The alternative – posting whatever content seems appropriate on a given day – might seem like less work, but it’s actually much more labor intensive. In addition, it’s ultimately less effective, since opportunities are often missed and gaps between posts are more likely to increase as social media managers scramble to find something to post (and as they often settle for uninspired content).
In short, if using a content calendar sounds like a lot of work, that’s because it is – but not using one leads to chaos.
Like many things in our working life, however, a little time invested in building a content calendar saves exponentially more time in the long run. If you’re not currently using one, the onset of the new year provides a great opportunity to reboot. Here’s how to get started:
1. First, consider who will use your content calendar.

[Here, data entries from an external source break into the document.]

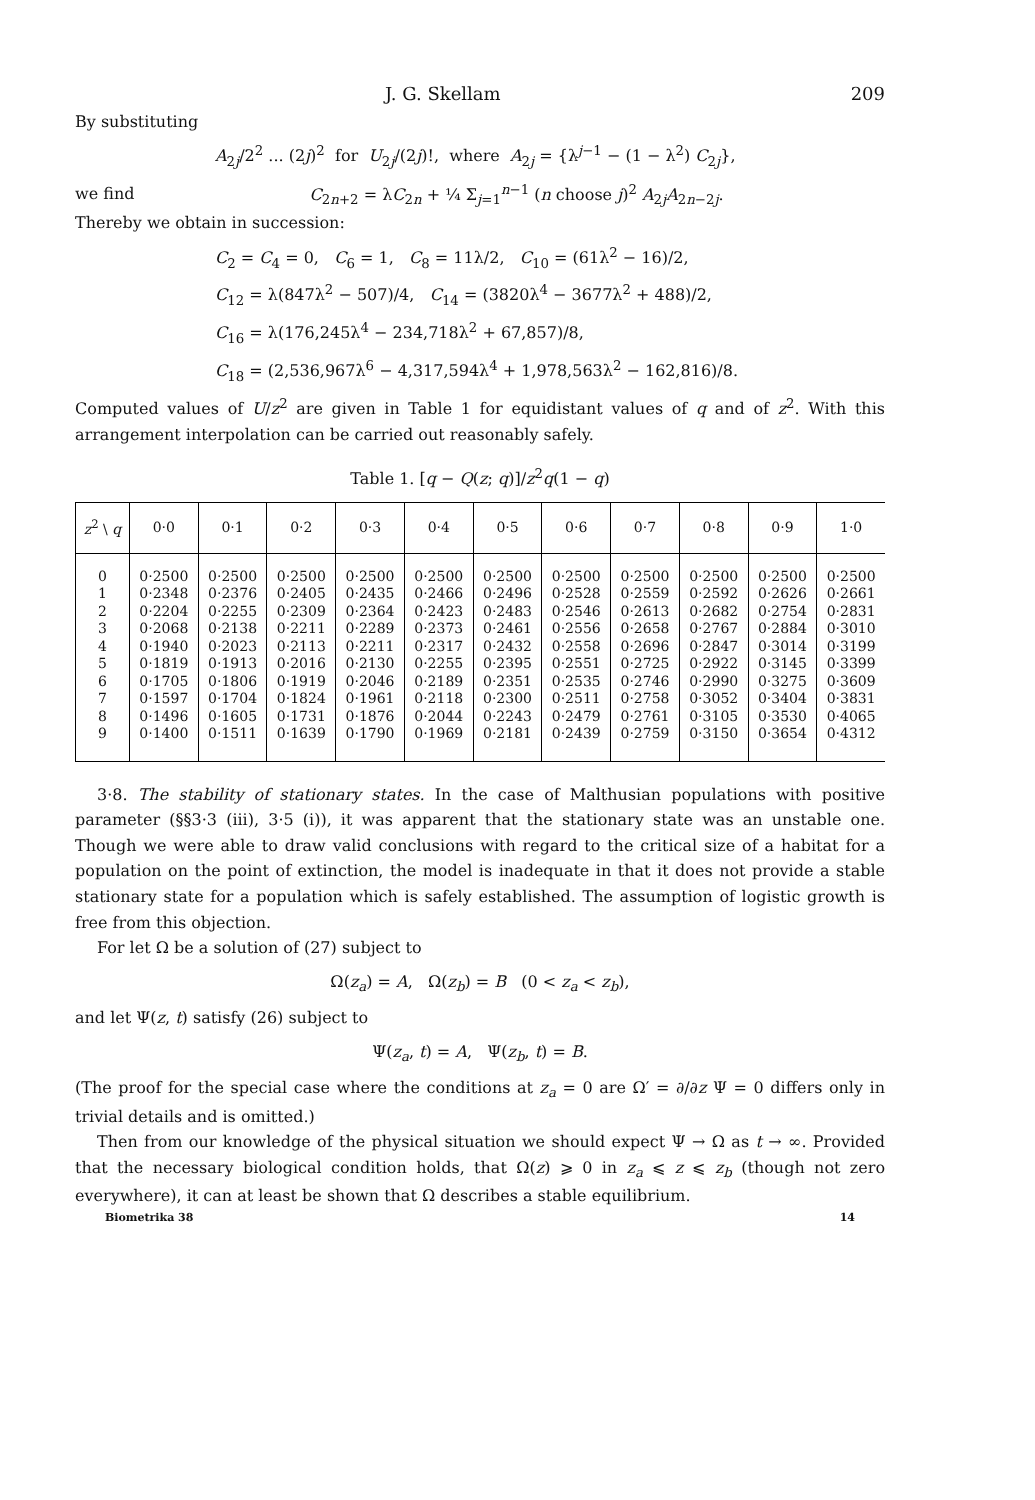J. G. Skellam 209
By substituting
A<sub>2j</sub>/2<sup>2</sup> ... (2j)<sup>2</sup> for U<sub>2j</sub>/(2j)!, where A<sub>2j</sub> = {λ<sup>j−1</sup> − (1 − λ<sup>2</sup>) C<sub>2j</sub>},
we find C<sub>2n+2</sub> = λC<sub>2n</sub> + ¼ Σ<sub>j=1</sub><sup>n−1</sup> (n choose j)<sup>2</sup> A<sub>2j</sub>A<sub>2n−2j</sub>.
Thereby we obtain in succession:
C<sub>2</sub> = C<sub>4</sub> = 0, C<sub>6</sub> = 1, C<sub>8</sub> = 11λ/2, C<sub>10</sub> = (61λ<sup>2</sup> − 16)/2,
C<sub>12</sub> = λ(847λ<sup>2</sup> − 507)/4, C<sub>14</sub> = (3820λ<sup>4</sup> − 3677λ<sup>2</sup> + 488)/2,
C<sub>16</sub> = λ(176,245λ<sup>4</sup> − 234,718λ<sup>2</sup> + 67,857)/8,
C<sub>18</sub> = (2,536,967λ<sup>6</sup> − 4,317,594λ<sup>4</sup> + 1,978,563λ<sup>2</sup> − 162,816)/8.
Computed values of U/z<sup>2</sup> are given in Table 1 for equidistant values of q and of z<sup>2</sup>. With this arrangement interpolation can be carried out reasonably safely.
Table 1. [q − Q(z; q)]/z<sup>2</sup>q(1 − q)
| z<sup>2</sup> \ q | 0·0 | 0·1 | 0·2 | 0·3 | 0·4 | 0·5 | 0·6 | 0·7 | 0·8 | 0·9 | 1·0 |
| --- | --- | --- | --- | --- | --- | --- | --- | --- | --- | --- | --- |
| 0 | 0·2500 | 0·2500 | 0·2500 | 0·2500 | 0·2500 | 0·2500 | 0·2500 | 0·2500 | 0·2500 | 0·2500 | 0·2500 |
| 1 | 0·2348 | 0·2376 | 0·2405 | 0·2435 | 0·2466 | 0·2496 | 0·2528 | 0·2559 | 0·2592 | 0·2626 | 0·2661 |
| 2 | 0·2204 | 0·2255 | 0·2309 | 0·2364 | 0·2423 | 0·2483 | 0·2546 | 0·2613 | 0·2682 | 0·2754 | 0·2831 |
| 3 | 0·2068 | 0·2138 | 0·2211 | 0·2289 | 0·2373 | 0·2461 | 0·2556 | 0·2658 | 0·2767 | 0·2884 | 0·3010 |
| 4 | 0·1940 | 0·2023 | 0·2113 | 0·2211 | 0·2317 | 0·2432 | 0·2558 | 0·2696 | 0·2847 | 0·3014 | 0·3199 |
| 5 | 0·1819 | 0·1913 | 0·2016 | 0·2130 | 0·2255 | 0·2395 | 0·2551 | 0·2725 | 0·2922 | 0·3145 | 0·3399 |
| 6 | 0·1705 | 0·1806 | 0·1919 | 0·2046 | 0·2189 | 0·2351 | 0·2535 | 0·2746 | 0·2990 | 0·3275 | 0·3609 |
| 7 | 0·1597 | 0·1704 | 0·1824 | 0·1961 | 0·2118 | 0·2300 | 0·2511 | 0·2758 | 0·3052 | 0·3404 | 0·3831 |
| 8 | 0·1496 | 0·1605 | 0·1731 | 0·1876 | 0·2044 | 0·2243 | 0·2479 | 0·2761 | 0·3105 | 0·3530 | 0·4065 |
| 9 | 0·1400 | 0·1511 | 0·1639 | 0·1790 | 0·1969 | 0·2181 | 0·2439 | 0·2759 | 0·3150 | 0·3654 | 0·4312 |
3·8. The stability of stationary states. In the case of Malthusian populations with positive parameter (§§3·3 (iii), 3·5 (i)), it was apparent that the stationary state was an unstable one. Though we were able to draw valid conclusions with regard to the critical size of a habitat for a population on the point of extinction, the model is inadequate in that it does not provide a stable stationary state for a population which is safely established. The assumption of logistic growth is free from this objection.
For let Ω be a solution of (27) subject to
Ω(z<sub>a</sub>) = A, Ω(z<sub>b</sub>) = B (0 < z<sub>a</sub> < z<sub>b</sub>),
and let Ψ(z, t) satisfy (26) subject to
Ψ(z<sub>a</sub>, t) = A, Ψ(z<sub>b</sub>, t) = B.
(The proof for the special case where the conditions at z<sub>a</sub> = 0 are Ω′ = ∂/∂z Ψ = 0 differs only in trivial details and is omitted.)
Then from our knowledge of the physical situation we should expect Ψ → Ω as t → ∞. Provided that the necessary biological condition holds, that Ω(z) ⩾ 0 in z<sub>a</sub> ⩽ z ⩽ z<sub>b</sub> (though not zero everywhere), it can at least be shown that Ω describes a stable equilibrium.
Biometrika 38 14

Is it just you or – as is likely to be the case in most organizations – are others part of your social media team? If it’s a collaborative effort, you’ll want to make your calendar easy for everyone to share and edit. Cloud-based documents are especially useful since team members can use the same document without worrying about which version is the most current.
2. Next, think about what format to use. While it can be a calendar – as the name “content calendar” suggests – a spreadsheet can be equally effective. Others use project management tools like Trello. There truly is no one right answer; whatever works for your team – and is most likely to actually be used – is a great choice.
3. Build your calendar. Consider which platforms you have at your disposal and how frequently you’ll want to post to each. For example, let’s imagine you have a Facebook business page, a personal LinkedIn profile, an Instagram account, and a blog. It’s likely that you’ll post more frequently to Facebook than you do to your blog, so you’ll need to plan accordingly. That starts with accounting for every day of the year on your calendar – and perhaps accounting for multiple posts on certain days, even if you don’t plan to post daily to every platform. It’s better to have more flexibility than you need instead of not having enough.
4. Populate it with content ideas. This is where your calendar comes to life. Remember, however, that these are just “ideas.” Some entries are unlikely to move (e.g., a notice that you’ll be closed on Thanksgiving that posts the fourth Monday of November), but you may have more options for others (e.g., an evergreen profile of one of your staff members that you’ll share on your blog). The key is getting enough ideas down to reduce the labor of deciding what to say while having enough wiggle room to be responsive to the timely ideas that will inevitably emerge throughout the year.
Regardless of whether you use a content calendar, there are two facets to content development: identifying ideas and actually producing them. Using a calendar, however, makes you better at both. It won’t remove all the labor involved in being a social media manager, but it will make it seem like you can predict the future, even if all you’re doing is simply planning for it.